L'euro aggrave les inégalités
Loin d'aplanir les singularités nationales, l'euro les a exacerbées. Le taux d'inflation naturel est, on l'aura compris, une donnée culturelle profonde propre à chaque peuple, qui ne préjuge pas de son économie réelle. Comme dans une course cycliste, imposer à tous les coureurs le même braquet est le meilleur moyen de faire éclater le peloton.
En principe tous les pays d'Europe sont entrés dans l'euro à égalité, mais l'Allemagne s'est imposée d'emblée une politique de déflation (5 % environ de baisse des alaires réels et 5 % de TVA sociale) qui lui a permis de gagner un avantage compétitif substantiel sur ses partenaires.
Jusqu'en 2000, chaque fois que la rigueur allemande lui conférait une balance positive, la dévaluation rendait à ses partenaires la compétitivité et permettait de rétablir l'équilibre. Ce mécanisme n'existe plus. Les déséquilibres s'accroissent non seulement au détriment de la Grèce mais de tous les autres pays. Et avec ces déséquilibres l'amertume réciproque : celle des pays déficitaires vis-à-vis de l'Allemagne, mais encore davantage celle de l'Allemagne vis-à-vis des pays qu'elle appelait le Club Méditerranée, et qu'elle appelle maintenant, de façon encore plus méprisante, les Piges ( Portugal, Irlande, Grèce, Espagne ). Il est évidemment illusoire de croire que la rigueur généralisée rétablira l'équilibre : pour continuer dans la métaphore sportive, dans un marathon, ceux qui ont pris du retard à mi-course le rattrapent rarement.

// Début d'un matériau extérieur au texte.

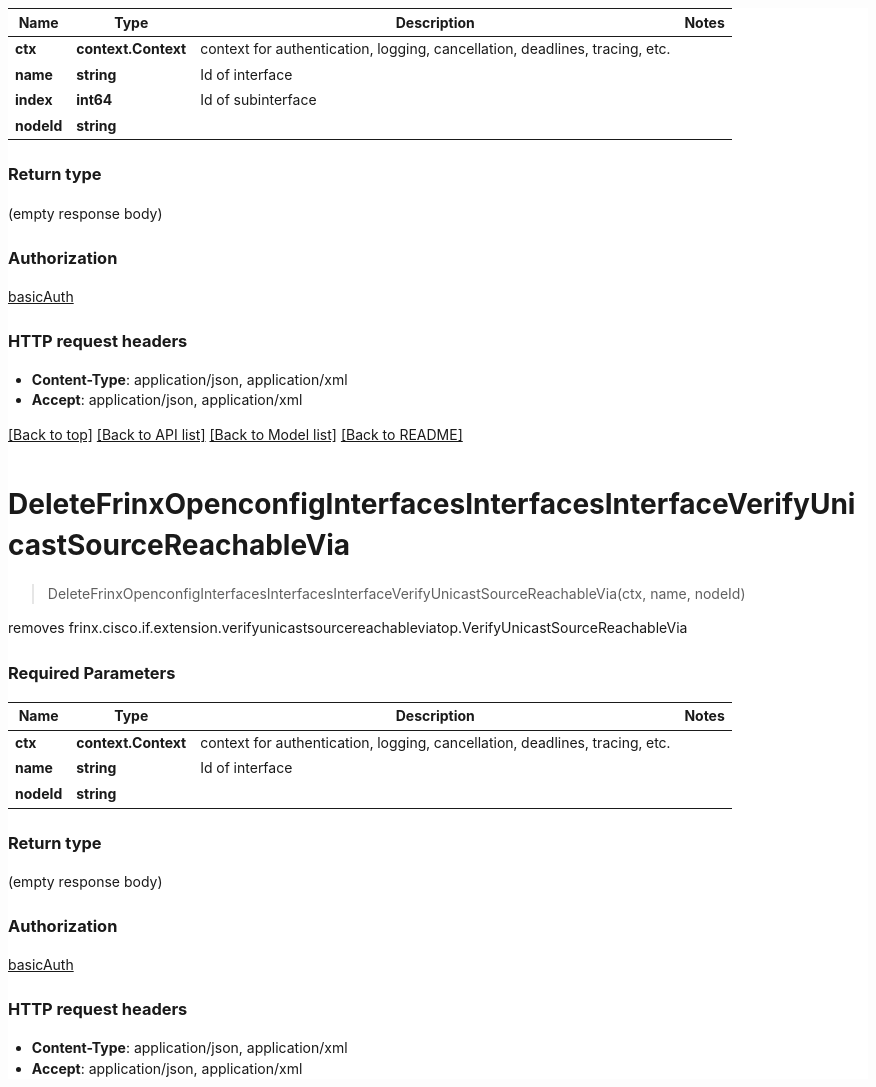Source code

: Name | Type | Description  | Notes
------------- | ------------- | ------------- | -------------
 **ctx** | **context.Context** | context for authentication, logging, cancellation, deadlines, tracing, etc.
  **name** | **string**| Id of interface | 
  **index** | **int64**| Id of subinterface | 
  **nodeId** | **string**|  | 

### Return type

 (empty response body)

### Authorization

[basicAuth](../README.md#basicAuth)

### HTTP request headers

 - **Content-Type**: application/json, application/xml
 - **Accept**: application/json, application/xml

[[Back to top]](#) [[Back to API list]](../README.md#documentation-for-api-endpoints) [[Back to Model list]](../README.md#documentation-for-models) [[Back to README]](../README.md)

# **DeleteFrinxOpenconfigInterfacesInterfacesInterfaceVerifyUnicastSourceReachableVia**
> DeleteFrinxOpenconfigInterfacesInterfacesInterfaceVerifyUnicastSourceReachableVia(ctx, name, nodeId)


removes frinx.cisco.if.extension.verifyunicastsourcereachableviatop.VerifyUnicastSourceReachableVia

### Required Parameters

Name | Type | Description  | Notes
------------- | ------------- | ------------- | -------------
 **ctx** | **context.Context** | context for authentication, logging, cancellation, deadlines, tracing, etc.
  **name** | **string**| Id of interface | 
  **nodeId** | **string**|  | 

### Return type

 (empty response body)

### Authorization

[basicAuth](../README.md#basicAuth)

### HTTP request headers

 - **Content-Type**: application/json, application/xml
 - **Accept**: application/json, application/xml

L'Allemagne suit son intérêt, dira-t-on, elle peut ainsi accumuler des réserves. Mais qu'en fait-t-elle ? Les prêter à ses partenaires - ou aux Etats-Unis qui ne les lui rendront jamais En réalité, ce ne sont pas ses intérêts qui la guident, c'est sa névrose.
Pour l'Allemagne, la culture de la stabilité n'est pas négociable (Angela Merkel). Moins que jamais, l'Allemagne semble prête à modifier son comportement, différent, non seulement de celui de la France mais de tous les pays du monde — Chine exceptée. Qui peut croire que l'euro y survivra ?
Nota : une version abrégée de cet article est paraître dans Le Figaro.